Dismissing the application, Justice Angela Otaluka cited extant laws of procedure of Criminal Justice Act (CJA) 2015 and stated that amendments made to the charges were meant to ensure speedy dispensation of justice to all parties.
She said Mr. Lawan was standing trial in a court of the Federal Capital Territory and was being prosecuted by a Federal Government Agency, the ICPC, which was a creation of an Act of the National Assembly.
The judge ruled that the plea made by the defendant could only be considered when the court was heading to judgment stage.
Another loss suffered by Mr. Lawan and his team was the oral application by Mr. Zumka to adjourn the commencement of hearing to Wednesday February 3.
Mr. Zumka based his application on the fact that the lead counsel, Ricky Tarfa, and co-lead counsel, Mike Ozekhome, both Senior Advocates of Nigeria, who were absent in court, were “both interested in taking the trial personally”.

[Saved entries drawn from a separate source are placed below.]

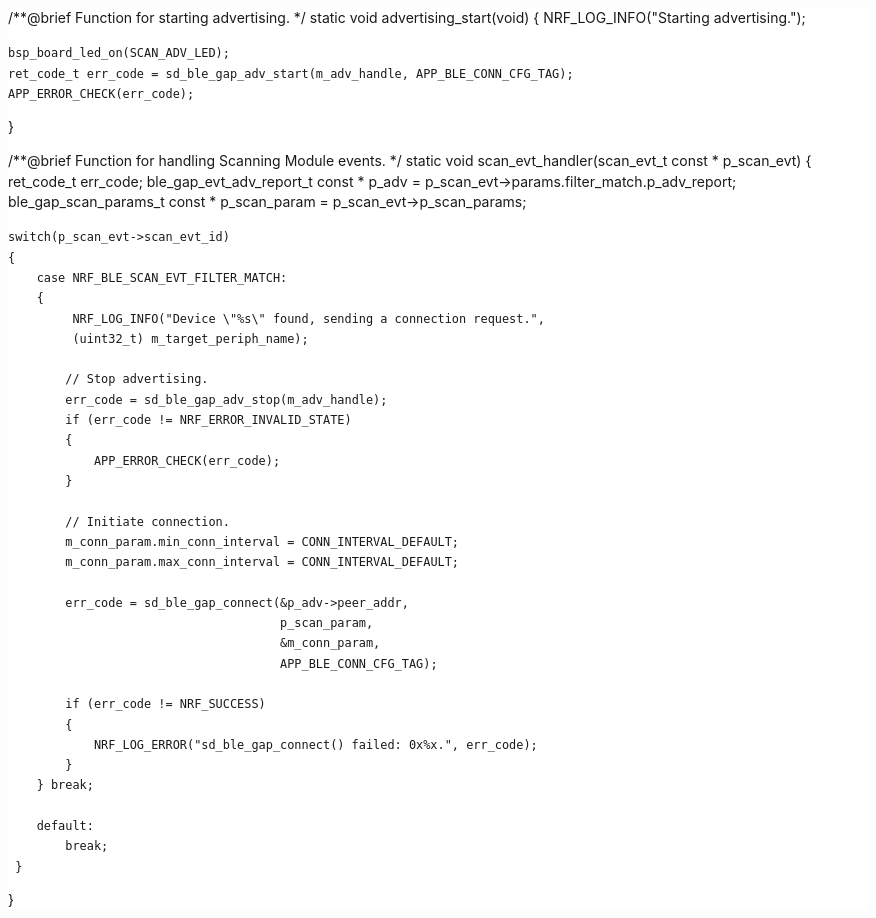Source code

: 
/**@brief Function for starting advertising. */
static void advertising_start(void)
{
    NRF_LOG_INFO("Starting advertising.");

    bsp_board_led_on(SCAN_ADV_LED);
    ret_code_t err_code = sd_ble_gap_adv_start(m_adv_handle, APP_BLE_CONN_CFG_TAG);
    APP_ERROR_CHECK(err_code);
}


/**@brief Function for handling Scanning Module events.
 */
static void scan_evt_handler(scan_evt_t const * p_scan_evt)
{
    ret_code_t                       err_code;
    ble_gap_evt_adv_report_t const * p_adv = 
                   p_scan_evt->params.filter_match.p_adv_report;
    ble_gap_scan_params_t    const * p_scan_param = 
                   p_scan_evt->p_scan_params;

    switch(p_scan_evt->scan_evt_id)
    {
        case NRF_BLE_SCAN_EVT_FILTER_MATCH:
        {
             NRF_LOG_INFO("Device \"%s\" found, sending a connection request.",
             (uint32_t) m_target_periph_name);

            // Stop advertising.
            err_code = sd_ble_gap_adv_stop(m_adv_handle);
            if (err_code != NRF_ERROR_INVALID_STATE)
            {
                APP_ERROR_CHECK(err_code);
            }

            // Initiate connection.
            m_conn_param.min_conn_interval = CONN_INTERVAL_DEFAULT;
            m_conn_param.max_conn_interval = CONN_INTERVAL_DEFAULT;

            err_code = sd_ble_gap_connect(&p_adv->peer_addr,
                                          p_scan_param,
                                          &m_conn_param,
                                          APP_BLE_CONN_CFG_TAG);

            if (err_code != NRF_SUCCESS)
            {
                NRF_LOG_ERROR("sd_ble_gap_connect() failed: 0x%x.", err_code);
            }
        } break;

        default:
            break;
     }
}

He also stated that even the prosecution counsel, Awomolo, who is also a Senior Advocate “would prefer to face an equal match”. The lawyer said the two lead counsel were not in court based on the assumption that trial would not commence Tuesday since there was an application challenging the jurisdiction of the court.
“He also said it was only “fair that the defendant, who hired the services of Senior Advocates is allowed to enjoy their services,” Mr. Zumka assured that the request to adjourn commencement of trial was not intended to delay prosecution in anyway.

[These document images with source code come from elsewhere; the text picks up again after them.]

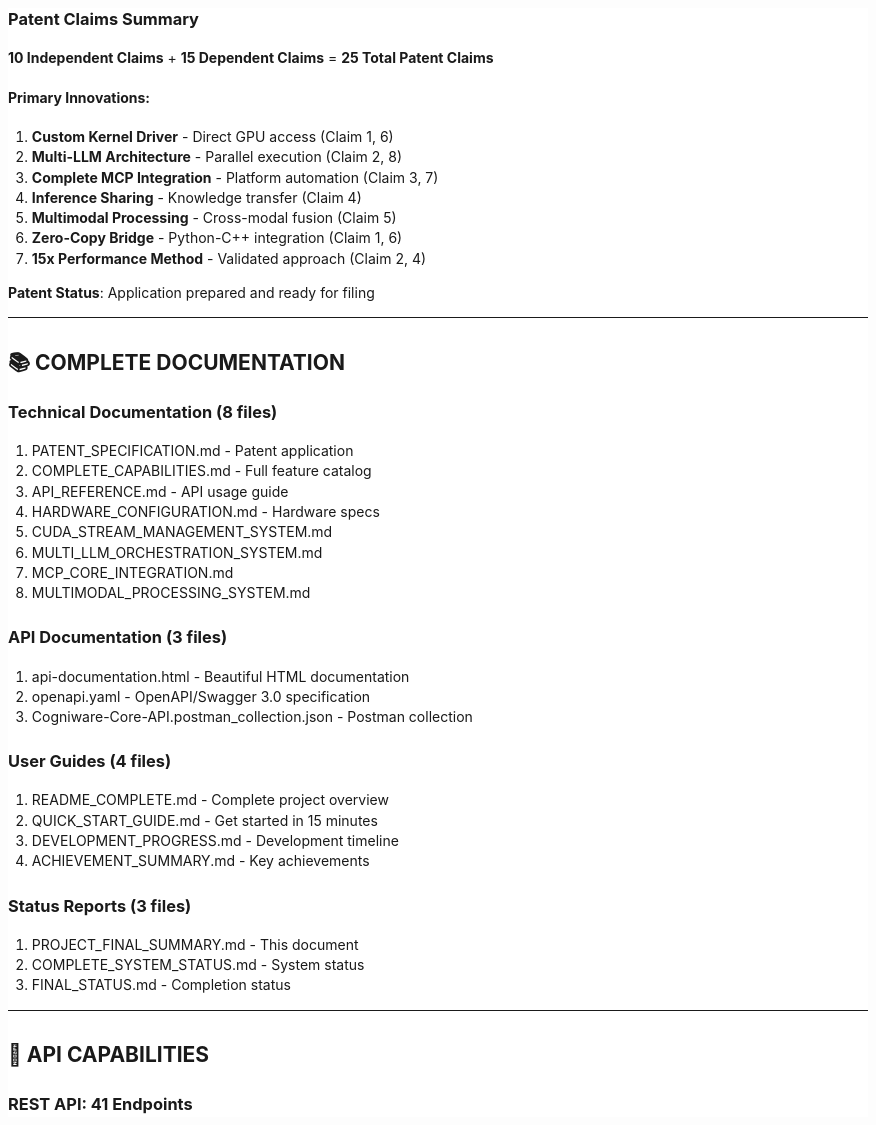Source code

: ### Patent Claims Summary

**10 Independent Claims** + **15 Dependent Claims** = **25 Total Patent Claims**

#### Primary Innovations:
1. **Custom Kernel Driver** - Direct GPU access (Claim 1, 6)
2. **Multi-LLM Architecture** - Parallel execution (Claim 2, 8)
3. **Complete MCP Integration** - Platform automation (Claim 3, 7)
4. **Inference Sharing** - Knowledge transfer (Claim 4)
5. **Multimodal Processing** - Cross-modal fusion (Claim 5)
6. **Zero-Copy Bridge** - Python-C++ integration (Claim 1, 6)
7. **15x Performance Method** - Validated approach (Claim 2, 4)

**Patent Status**: Application prepared and ready for filing

---

## 📚 COMPLETE DOCUMENTATION

### Technical Documentation (8 files)
1. PATENT_SPECIFICATION.md - Patent application
2. COMPLETE_CAPABILITIES.md - Full feature catalog
3. API_REFERENCE.md - API usage guide
4. HARDWARE_CONFIGURATION.md - Hardware specs
5. CUDA_STREAM_MANAGEMENT_SYSTEM.md
6. MULTI_LLM_ORCHESTRATION_SYSTEM.md
7. MCP_CORE_INTEGRATION.md
8. MULTIMODAL_PROCESSING_SYSTEM.md

### API Documentation (3 files)
1. api-documentation.html - Beautiful HTML documentation
2. openapi.yaml - OpenAPI/Swagger 3.0 specification
3. Cogniware-Core-API.postman_collection.json - Postman collection

### User Guides (4 files)
1. README_COMPLETE.md - Complete project overview
2. QUICK_START_GUIDE.md - Get started in 15 minutes
3. DEVELOPMENT_PROGRESS.md - Development timeline
4. ACHIEVEMENT_SUMMARY.md - Key achievements

### Status Reports (3 files)
1. PROJECT_FINAL_SUMMARY.md - This document
2. COMPLETE_SYSTEM_STATUS.md - System status
3. FINAL_STATUS.md - Completion status

---

## 🔧 API CAPABILITIES

### REST API: 41 Endpoints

The prosecution counsel, Adegboyega Awomolo, objected to the application arguing that Mr. Zumka had earlier introduced himself as a counsel to the defendant “not holding brief for anyone”.
He also said all counsel on the matter were aware of the commencement of trial over 30 days ago. He said the prosecution had brought in witnesses “everywhere”.

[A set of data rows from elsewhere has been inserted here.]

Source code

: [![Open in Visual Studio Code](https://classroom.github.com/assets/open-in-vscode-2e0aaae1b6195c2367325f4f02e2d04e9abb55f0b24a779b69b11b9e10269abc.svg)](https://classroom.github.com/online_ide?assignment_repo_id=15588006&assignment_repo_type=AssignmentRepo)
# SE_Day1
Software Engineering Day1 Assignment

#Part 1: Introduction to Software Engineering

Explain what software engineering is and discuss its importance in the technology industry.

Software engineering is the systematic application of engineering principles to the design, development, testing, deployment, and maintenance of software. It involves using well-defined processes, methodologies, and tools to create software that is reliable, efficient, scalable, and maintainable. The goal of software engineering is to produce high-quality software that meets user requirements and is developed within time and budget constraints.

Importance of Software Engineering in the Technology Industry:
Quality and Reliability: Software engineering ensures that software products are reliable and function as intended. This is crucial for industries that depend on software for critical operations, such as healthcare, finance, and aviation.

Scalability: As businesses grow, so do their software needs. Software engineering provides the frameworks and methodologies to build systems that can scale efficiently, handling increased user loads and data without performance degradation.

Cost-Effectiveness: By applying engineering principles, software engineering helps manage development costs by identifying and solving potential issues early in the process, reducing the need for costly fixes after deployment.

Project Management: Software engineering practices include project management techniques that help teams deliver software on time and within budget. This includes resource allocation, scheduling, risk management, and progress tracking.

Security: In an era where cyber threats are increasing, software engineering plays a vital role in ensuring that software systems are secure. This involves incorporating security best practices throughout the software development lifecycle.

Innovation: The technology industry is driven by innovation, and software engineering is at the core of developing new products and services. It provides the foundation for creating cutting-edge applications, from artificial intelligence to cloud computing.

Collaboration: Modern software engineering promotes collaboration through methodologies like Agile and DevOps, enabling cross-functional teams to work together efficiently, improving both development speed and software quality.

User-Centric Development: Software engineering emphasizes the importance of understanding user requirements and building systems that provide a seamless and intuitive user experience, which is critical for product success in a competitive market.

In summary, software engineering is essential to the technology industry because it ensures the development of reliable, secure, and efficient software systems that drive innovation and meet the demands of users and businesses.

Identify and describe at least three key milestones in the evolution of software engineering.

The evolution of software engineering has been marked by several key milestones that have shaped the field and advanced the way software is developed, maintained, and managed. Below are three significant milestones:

Justice Otaluko, agreed with the prosecution and ruled that trial should commence immediately.
She said there was nothing before her to show that all counsel who should have been in court were not round for any admissible reasons.
Following the ruling, the prosecution called its first witness, Mr. Emenalo, to the stand and Mr. Awomolo asked him to identify a document, which was a subpoena to the Clerk of the House of Representatives asking him to release some official documents in his possession to the plaintiff, the ICPC.
When Mr. Emenalo identified the subpoena, Mr. Awomolo sought to tender it as evidence before the court. The defence counsel however, objected to its admissibility.
The prosecution thereafter submitted seven documents which were also identified by the witness, Mr. Emenalo, as order paper for a special session of the House of Representatives which held on Sunday January 8, 2012, the votes and proceedings of the special session, also dated Sunday January 8, 2012 and another Order Paper of the sitting of the House of Representatives which held on Wednesday 18 April 2012.
Other documents identified by Mr. Emenalo include the votes and proceedings of Wednesday 18 April, 2012 as well as an Order Paper of the sitting of the House on Tuesday, April 24, 2012; the votes and proceedings of the sitting of April 24 and a report of the House of Representatives ad hoc committee set up to verify and determine the actual subsidy requirement and monitor the implementation of the subsidy regime in Nigeria.
Justice Otaluka agreed with the prosecution and admitted all seven documents and marked them as evidence.
Citing Section 104 of the Evidence Act, Justice Otaluka said the documents are all relevant to the criminal trial and thereby admitted as evidence.
The judge however ordered the prosecution to make payments for certification of the documents within seven days.
She then adjourned the matter to Tuesday January 9 for the prosecution to continue its cross examination of its first witness, Mr. Emenalo.